I surveyed my surgeon’s team. They seemed serious, even solemn. A wave of dread flowed through me. I recalled Dr. Seymour saying I had an eight-percent chance of dying on the operation table. Suddenly, eight percent sounded like a huge number. I could not call her by her professional title—not now. “Jennifer, I want you to know something.”
She gazed deeply into my eyes as if our faces were swashed in tropical moonlight and she preparing to kiss me. That’s silly, I know, but her look was that intimate. “Yes, Allen.”
“A long time ago,” I said, “I willed my body to the University of Washington School of Medicine. If something goes wrong, you can keep me right here. This is home.” That was not a joke. I had willed my body to the university and had the card to prove it.
Then she did something that seemed out of character—or perhaps hidden from my notion of her true self. She took my hand in hers and did not let go.
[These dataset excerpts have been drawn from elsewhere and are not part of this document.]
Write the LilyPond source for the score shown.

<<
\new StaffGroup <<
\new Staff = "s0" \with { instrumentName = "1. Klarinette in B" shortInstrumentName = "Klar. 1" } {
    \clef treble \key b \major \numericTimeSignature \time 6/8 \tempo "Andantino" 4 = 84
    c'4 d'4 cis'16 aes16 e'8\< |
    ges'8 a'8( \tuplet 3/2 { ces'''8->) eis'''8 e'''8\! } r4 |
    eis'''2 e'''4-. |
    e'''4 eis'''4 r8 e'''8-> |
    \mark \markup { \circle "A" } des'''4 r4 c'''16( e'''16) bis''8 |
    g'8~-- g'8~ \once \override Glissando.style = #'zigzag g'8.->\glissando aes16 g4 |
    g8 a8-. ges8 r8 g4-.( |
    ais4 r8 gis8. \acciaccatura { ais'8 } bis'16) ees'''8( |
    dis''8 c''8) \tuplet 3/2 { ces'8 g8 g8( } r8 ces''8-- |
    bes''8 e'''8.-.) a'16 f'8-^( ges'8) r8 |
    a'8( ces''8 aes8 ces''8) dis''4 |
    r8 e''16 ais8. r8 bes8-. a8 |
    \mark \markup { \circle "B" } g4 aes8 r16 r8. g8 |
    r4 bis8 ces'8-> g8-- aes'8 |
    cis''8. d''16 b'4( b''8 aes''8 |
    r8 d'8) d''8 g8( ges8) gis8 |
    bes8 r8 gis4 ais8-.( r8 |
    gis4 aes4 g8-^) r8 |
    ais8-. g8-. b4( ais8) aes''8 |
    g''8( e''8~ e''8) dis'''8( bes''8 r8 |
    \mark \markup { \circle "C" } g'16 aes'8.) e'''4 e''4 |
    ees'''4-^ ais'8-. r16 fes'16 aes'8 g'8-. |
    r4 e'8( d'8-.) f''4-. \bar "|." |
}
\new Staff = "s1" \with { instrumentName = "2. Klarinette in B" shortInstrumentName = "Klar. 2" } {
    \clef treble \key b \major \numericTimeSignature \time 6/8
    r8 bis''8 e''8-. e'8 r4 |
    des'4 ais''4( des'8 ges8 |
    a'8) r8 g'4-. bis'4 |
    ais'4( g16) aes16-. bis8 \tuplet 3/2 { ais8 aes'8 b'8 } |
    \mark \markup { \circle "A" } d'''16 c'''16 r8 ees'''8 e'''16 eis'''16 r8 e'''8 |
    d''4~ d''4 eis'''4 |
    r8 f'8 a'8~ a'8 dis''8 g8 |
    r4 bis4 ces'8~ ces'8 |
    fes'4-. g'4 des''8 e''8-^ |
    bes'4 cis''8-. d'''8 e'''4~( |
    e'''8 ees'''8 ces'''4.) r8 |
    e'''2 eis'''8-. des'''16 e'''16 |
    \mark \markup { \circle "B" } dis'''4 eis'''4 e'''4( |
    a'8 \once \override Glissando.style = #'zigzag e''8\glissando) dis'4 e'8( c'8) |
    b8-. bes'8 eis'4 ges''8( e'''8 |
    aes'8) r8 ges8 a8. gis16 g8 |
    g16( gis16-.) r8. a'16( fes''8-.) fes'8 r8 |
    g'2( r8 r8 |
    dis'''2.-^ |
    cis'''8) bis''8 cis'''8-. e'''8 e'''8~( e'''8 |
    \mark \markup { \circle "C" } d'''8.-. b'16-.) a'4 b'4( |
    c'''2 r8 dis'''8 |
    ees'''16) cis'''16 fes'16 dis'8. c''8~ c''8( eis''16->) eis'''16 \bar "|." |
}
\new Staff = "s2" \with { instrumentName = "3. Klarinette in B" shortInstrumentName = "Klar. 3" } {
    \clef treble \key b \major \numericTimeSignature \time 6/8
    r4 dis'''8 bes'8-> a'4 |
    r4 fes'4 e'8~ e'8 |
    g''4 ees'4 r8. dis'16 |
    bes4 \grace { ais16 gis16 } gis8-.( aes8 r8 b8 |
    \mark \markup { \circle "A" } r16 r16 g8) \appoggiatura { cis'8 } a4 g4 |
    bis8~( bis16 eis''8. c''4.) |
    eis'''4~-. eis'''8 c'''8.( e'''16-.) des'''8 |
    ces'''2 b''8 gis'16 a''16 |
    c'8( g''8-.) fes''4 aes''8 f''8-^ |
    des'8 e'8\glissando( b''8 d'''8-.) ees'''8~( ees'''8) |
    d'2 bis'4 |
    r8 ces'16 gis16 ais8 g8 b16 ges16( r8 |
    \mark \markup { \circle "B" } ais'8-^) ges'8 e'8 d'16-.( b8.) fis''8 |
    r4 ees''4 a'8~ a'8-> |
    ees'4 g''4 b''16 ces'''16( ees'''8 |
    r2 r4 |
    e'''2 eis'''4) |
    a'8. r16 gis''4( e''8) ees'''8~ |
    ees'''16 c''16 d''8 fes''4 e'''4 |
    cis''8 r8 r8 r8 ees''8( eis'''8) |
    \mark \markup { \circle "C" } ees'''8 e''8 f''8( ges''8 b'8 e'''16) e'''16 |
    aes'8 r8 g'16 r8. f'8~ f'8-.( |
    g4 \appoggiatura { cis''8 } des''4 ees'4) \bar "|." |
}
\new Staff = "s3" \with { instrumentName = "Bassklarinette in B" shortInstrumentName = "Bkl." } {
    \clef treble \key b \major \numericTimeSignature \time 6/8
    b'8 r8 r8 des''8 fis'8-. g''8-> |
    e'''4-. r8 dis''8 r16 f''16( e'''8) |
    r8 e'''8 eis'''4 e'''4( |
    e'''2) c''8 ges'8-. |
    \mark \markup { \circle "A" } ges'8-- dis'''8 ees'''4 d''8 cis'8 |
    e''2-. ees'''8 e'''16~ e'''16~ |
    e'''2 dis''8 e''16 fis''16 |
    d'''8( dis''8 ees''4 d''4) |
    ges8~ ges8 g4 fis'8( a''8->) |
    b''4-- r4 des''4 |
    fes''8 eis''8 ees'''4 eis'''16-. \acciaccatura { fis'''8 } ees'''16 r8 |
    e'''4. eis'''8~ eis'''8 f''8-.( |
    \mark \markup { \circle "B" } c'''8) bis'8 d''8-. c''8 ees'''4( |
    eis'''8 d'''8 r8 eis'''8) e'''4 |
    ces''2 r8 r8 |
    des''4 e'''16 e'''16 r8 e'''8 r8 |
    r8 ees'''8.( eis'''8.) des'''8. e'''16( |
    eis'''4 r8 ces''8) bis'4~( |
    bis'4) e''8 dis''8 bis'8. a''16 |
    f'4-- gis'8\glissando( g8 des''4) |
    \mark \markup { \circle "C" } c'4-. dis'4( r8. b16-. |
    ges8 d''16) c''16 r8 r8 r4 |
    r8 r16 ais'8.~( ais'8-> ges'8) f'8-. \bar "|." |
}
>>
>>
The edges of the room darkened.
“Allen,” she said. “Our team is the best. I’m going to take very good care of you. I’ll be with you every step of the way.” Then after a pause, she added, “You’re not leaving us. And I’m not leaving you.”
Sweeping aside all remnants of professional protocol, I squeezed her hand to quell the urge to sob. “You’re my girl,” I said.
That was the last moment I remembered. I don’t recall being asked to count backward from one hundred. Regardless, I’m not sure I could have handled the mathematics. At that moment, I was flooded with one emotion: that my surgeon—a graduate from Harvard and Mayo Schools of Medicine—was warmer than I ever imagined. In the most profound meaning of the word, my doctor loved me.